■ Aim of the exercise
Present the data once more in exactly its original form.

───── Records ─────

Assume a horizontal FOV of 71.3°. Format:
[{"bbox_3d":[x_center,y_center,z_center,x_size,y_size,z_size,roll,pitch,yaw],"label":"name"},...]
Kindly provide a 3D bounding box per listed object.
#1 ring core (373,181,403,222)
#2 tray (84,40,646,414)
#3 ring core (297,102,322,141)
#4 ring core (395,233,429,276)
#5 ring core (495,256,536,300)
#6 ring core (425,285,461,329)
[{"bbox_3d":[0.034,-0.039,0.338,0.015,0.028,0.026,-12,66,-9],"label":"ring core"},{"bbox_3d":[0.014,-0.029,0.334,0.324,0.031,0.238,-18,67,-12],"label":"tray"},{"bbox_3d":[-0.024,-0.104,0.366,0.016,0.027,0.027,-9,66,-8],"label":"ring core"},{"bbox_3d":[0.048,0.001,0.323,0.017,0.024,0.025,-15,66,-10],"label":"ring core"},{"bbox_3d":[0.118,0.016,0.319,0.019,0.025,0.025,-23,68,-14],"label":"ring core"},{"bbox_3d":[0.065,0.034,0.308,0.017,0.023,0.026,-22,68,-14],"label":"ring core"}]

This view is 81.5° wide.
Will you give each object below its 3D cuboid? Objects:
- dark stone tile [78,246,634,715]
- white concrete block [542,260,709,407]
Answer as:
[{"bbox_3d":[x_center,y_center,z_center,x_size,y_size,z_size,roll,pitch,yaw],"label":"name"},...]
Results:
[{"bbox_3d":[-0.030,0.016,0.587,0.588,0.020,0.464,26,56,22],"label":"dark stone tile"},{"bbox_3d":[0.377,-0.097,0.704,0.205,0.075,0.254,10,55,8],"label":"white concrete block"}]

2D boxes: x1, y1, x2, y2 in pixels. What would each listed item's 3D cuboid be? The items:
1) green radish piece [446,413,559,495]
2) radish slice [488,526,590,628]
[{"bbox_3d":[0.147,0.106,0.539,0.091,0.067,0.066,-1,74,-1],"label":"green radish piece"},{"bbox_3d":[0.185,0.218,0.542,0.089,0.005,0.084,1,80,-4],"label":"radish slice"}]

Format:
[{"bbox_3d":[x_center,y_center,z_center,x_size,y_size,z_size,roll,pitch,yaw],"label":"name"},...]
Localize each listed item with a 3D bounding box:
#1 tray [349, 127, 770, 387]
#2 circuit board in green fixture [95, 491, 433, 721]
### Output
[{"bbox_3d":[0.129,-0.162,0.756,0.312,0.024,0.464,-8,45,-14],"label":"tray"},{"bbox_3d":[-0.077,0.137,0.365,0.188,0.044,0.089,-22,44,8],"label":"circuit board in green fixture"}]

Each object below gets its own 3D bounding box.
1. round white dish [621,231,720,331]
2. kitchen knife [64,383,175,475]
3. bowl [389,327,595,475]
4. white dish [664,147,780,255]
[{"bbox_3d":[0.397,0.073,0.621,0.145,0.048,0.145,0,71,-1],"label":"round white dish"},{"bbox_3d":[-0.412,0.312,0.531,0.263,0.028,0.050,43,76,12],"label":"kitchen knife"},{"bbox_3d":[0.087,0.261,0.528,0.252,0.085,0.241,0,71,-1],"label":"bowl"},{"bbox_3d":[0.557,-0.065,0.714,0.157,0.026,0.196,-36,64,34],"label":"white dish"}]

─────

■ Result for this task
Assume a horizontal FOV of 71.3°. Format:
[{"bbox_3d":[x_center,y_center,z_center,x_size,y_size,z_size,roll,pitch,yaw],"label":"name"},...]
Kindly provide a 3D bounding box per listed object.
#1 ring core (373,181,403,222)
#2 tray (84,40,646,414)
#3 ring core (297,102,322,141)
#4 ring core (395,233,429,276)
#5 ring core (495,256,536,300)
#6 ring core (425,285,461,329)
[{"bbox_3d":[0.034,-0.039,0.338,0.015,0.028,0.026,-12,66,-9],"label":"ring core"},{"bbox_3d":[0.014,-0.029,0.334,0.324,0.031,0.238,-18,67,-12],"label":"tray"},{"bbox_3d":[-0.024,-0.104,0.366,0.016,0.027,0.027,-9,66,-8],"label":"ring core"},{"bbox_3d":[0.048,0.001,0.323,0.017,0.024,0.025,-15,66,-10],"label":"ring core"},{"bbox_3d":[0.118,0.016,0.319,0.019,0.025,0.025,-23,68,-14],"label":"ring core"},{"bbox_3d":[0.065,0.034,0.308,0.017,0.023,0.026,-22,68,-14],"label":"ring core"}]

This view is 81.5° wide.
Will you give each object below its 3D cuboid? Objects:
- dark stone tile [78,246,634,715]
- white concrete block [542,260,709,407]
Answer as:
[{"bbox_3d":[x_center,y_center,z_center,x_size,y_size,z_size,roll,pitch,yaw],"label":"name"},...]
Results:
[{"bbox_3d":[-0.030,0.016,0.587,0.588,0.020,0.464,26,56,22],"label":"dark stone tile"},{"bbox_3d":[0.377,-0.097,0.704,0.205,0.075,0.254,10,55,8],"label":"white concrete block"}]

2D boxes: x1, y1, x2, y2 in pixels. What would each listed item's 3D cuboid be? The items:
1) green radish piece [446,413,559,495]
2) radish slice [488,526,590,628]
[{"bbox_3d":[0.147,0.106,0.539,0.091,0.067,0.066,-1,74,-1],"label":"green radish piece"},{"bbox_3d":[0.185,0.218,0.542,0.089,0.005,0.084,1,80,-4],"label":"radish slice"}]

Format:
[{"bbox_3d":[x_center,y_center,z_center,x_size,y_size,z_size,roll,pitch,yaw],"label":"name"},...]
Localize each listed item with a 3D bounding box:
#1 tray [349, 127, 770, 387]
#2 circuit board in green fixture [95, 491, 433, 721]
### Output
[{"bbox_3d":[0.129,-0.162,0.756,0.312,0.024,0.464,-8,45,-14],"label":"tray"},{"bbox_3d":[-0.077,0.137,0.365,0.188,0.044,0.089,-22,44,8],"label":"circuit board in green fixture"}]

Each object below gets its own 3D bounding box.
1. round white dish [621,231,720,331]
2. kitchen knife [64,383,175,475]
3. bowl [389,327,595,475]
4. white dish [664,147,780,255]
[{"bbox_3d":[0.397,0.073,0.621,0.145,0.048,0.145,0,71,-1],"label":"round white dish"},{"bbox_3d":[-0.412,0.312,0.531,0.263,0.028,0.050,43,76,12],"label":"kitchen knife"},{"bbox_3d":[0.087,0.261,0.528,0.252,0.085,0.241,0,71,-1],"label":"bowl"},{"bbox_3d":[0.557,-0.065,0.714,0.157,0.026,0.196,-36,64,34],"label":"white dish"}]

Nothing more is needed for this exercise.